--- begin ---

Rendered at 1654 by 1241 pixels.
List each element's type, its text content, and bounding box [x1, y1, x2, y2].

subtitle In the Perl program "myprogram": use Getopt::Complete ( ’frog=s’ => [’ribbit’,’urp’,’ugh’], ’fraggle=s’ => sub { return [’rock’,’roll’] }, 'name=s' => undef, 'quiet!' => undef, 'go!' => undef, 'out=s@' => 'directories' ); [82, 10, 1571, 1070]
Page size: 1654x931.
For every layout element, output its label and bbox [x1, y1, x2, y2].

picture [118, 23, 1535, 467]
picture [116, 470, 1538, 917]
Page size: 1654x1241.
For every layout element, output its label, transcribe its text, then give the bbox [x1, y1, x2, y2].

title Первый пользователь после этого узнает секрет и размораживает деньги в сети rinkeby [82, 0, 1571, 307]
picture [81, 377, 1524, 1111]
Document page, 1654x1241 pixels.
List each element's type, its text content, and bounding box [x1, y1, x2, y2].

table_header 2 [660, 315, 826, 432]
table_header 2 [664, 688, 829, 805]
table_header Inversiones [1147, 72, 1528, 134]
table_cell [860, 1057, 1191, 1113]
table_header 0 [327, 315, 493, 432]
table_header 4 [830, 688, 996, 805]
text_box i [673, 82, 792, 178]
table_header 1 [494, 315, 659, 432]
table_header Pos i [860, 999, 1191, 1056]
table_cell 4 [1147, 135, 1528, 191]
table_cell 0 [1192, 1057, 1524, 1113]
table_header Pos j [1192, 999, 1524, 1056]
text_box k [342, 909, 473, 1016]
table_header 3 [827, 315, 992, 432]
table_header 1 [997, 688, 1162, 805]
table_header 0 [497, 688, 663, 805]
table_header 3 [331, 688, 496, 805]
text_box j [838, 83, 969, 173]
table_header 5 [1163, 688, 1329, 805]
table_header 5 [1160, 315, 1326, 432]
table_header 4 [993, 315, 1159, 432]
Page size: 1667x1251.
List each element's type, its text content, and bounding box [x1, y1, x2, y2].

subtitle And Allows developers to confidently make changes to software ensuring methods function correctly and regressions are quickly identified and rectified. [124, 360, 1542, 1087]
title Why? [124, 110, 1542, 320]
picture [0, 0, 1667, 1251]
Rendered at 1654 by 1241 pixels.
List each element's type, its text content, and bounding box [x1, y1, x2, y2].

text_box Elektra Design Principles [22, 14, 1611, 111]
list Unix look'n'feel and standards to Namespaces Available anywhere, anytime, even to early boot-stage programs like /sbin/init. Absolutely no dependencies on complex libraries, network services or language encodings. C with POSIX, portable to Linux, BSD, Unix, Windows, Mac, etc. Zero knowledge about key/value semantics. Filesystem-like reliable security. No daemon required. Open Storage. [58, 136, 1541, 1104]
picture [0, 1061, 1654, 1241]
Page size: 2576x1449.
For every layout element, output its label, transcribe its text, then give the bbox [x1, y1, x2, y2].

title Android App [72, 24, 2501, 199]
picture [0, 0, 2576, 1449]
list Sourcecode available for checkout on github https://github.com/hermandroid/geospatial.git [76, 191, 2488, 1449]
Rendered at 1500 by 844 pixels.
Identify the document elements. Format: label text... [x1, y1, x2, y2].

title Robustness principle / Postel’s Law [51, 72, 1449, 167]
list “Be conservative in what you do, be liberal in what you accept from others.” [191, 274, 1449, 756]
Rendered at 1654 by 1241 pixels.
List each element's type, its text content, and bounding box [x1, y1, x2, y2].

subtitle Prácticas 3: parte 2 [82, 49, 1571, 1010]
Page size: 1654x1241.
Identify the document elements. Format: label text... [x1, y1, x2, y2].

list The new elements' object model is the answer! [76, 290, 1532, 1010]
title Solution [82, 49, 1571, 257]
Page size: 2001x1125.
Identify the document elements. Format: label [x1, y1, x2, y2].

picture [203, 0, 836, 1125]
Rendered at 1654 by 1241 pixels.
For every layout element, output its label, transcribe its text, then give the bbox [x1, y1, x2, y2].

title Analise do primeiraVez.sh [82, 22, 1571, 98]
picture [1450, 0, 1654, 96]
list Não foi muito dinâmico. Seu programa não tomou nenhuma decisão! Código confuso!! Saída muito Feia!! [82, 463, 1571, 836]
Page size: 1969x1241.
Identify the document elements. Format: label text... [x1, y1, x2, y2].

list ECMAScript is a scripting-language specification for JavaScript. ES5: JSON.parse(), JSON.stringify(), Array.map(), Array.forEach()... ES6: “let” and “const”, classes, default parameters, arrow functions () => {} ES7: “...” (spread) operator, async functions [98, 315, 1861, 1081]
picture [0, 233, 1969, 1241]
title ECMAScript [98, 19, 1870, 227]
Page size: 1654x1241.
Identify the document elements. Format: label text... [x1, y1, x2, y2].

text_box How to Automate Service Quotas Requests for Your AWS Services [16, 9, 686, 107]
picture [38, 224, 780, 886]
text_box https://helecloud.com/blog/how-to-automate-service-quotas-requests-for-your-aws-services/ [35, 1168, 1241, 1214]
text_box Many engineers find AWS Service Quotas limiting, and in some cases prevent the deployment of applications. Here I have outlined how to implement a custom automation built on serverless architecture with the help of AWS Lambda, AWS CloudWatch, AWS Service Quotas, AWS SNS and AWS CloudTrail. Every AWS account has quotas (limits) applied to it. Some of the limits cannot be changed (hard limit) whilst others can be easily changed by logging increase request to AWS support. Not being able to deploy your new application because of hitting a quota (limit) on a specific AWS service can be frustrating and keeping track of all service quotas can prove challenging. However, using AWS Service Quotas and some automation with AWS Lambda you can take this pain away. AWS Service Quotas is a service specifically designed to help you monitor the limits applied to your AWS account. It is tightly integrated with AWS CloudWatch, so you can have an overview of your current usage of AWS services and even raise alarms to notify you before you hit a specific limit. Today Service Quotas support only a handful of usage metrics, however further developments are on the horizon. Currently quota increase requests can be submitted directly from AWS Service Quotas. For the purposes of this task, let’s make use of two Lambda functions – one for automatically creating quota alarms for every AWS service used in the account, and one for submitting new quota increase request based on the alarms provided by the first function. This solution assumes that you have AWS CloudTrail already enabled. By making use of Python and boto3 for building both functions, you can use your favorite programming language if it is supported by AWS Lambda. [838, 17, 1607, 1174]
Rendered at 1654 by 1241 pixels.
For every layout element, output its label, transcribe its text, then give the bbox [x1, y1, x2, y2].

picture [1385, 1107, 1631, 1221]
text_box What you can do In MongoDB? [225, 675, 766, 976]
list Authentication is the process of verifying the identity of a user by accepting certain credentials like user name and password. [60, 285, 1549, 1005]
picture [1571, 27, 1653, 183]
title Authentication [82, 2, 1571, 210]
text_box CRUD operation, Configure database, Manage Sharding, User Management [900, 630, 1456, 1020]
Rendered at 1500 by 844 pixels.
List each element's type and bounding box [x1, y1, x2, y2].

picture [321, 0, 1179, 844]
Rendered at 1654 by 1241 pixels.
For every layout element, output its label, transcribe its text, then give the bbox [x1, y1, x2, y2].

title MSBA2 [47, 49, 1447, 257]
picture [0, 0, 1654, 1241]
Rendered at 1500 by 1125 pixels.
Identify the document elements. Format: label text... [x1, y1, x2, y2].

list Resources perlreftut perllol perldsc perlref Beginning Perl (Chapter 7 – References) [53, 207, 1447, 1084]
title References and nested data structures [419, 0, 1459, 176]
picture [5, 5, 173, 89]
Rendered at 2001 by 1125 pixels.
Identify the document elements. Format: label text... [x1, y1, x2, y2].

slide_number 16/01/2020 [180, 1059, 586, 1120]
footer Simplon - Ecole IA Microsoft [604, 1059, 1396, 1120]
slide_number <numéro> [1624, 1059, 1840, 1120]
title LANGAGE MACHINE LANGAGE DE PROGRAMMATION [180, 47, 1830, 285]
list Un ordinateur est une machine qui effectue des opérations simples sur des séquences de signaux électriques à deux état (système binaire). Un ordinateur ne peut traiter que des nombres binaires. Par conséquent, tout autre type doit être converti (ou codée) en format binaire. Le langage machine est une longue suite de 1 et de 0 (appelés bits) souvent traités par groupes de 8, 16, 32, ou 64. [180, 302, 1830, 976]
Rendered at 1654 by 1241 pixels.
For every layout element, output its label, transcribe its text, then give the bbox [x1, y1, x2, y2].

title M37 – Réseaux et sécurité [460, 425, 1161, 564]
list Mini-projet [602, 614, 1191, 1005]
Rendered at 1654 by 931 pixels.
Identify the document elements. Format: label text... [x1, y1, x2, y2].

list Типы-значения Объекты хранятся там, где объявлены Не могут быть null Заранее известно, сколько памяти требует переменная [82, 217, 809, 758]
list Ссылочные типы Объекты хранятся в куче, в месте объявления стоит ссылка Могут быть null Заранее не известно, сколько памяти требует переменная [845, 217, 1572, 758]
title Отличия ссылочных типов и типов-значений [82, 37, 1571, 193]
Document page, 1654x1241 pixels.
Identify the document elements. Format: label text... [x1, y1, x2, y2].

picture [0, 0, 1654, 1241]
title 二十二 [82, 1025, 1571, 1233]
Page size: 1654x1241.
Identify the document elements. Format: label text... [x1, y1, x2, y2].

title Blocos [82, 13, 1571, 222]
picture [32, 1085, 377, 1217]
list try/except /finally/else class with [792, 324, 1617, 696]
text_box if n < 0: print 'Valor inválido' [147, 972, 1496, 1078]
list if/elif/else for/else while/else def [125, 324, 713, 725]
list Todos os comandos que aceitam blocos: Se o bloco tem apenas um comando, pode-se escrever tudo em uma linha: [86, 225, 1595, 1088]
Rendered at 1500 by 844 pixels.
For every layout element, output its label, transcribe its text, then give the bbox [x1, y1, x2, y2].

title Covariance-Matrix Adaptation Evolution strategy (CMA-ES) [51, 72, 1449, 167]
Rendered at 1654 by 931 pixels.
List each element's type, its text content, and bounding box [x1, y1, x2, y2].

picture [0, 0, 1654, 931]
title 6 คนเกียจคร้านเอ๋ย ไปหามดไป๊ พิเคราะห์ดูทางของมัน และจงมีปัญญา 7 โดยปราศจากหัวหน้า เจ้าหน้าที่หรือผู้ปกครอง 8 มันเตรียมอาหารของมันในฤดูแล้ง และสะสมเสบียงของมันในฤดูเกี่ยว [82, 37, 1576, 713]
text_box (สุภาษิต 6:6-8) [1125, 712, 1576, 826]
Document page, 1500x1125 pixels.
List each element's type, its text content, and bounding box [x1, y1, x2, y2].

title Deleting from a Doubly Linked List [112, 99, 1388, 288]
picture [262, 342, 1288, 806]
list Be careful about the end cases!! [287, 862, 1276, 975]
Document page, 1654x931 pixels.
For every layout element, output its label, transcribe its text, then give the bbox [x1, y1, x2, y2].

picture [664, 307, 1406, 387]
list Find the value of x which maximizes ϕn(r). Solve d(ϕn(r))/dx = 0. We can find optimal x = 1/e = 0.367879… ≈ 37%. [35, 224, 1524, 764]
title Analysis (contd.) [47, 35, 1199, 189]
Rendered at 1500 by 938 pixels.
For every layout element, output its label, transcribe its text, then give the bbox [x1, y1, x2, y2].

--- end ---

◆ **Stated goal**
Repeat the rows word for word. Begin at the line that contains "Rendered at 1500 by 938 pixels." and stop after the last line of the rows.

◆ **Reply**
Rendered at 1500 by 938 pixels.
For every layout element, output its label, transcribe its text, then give the bbox [x1, y1, x2, y2].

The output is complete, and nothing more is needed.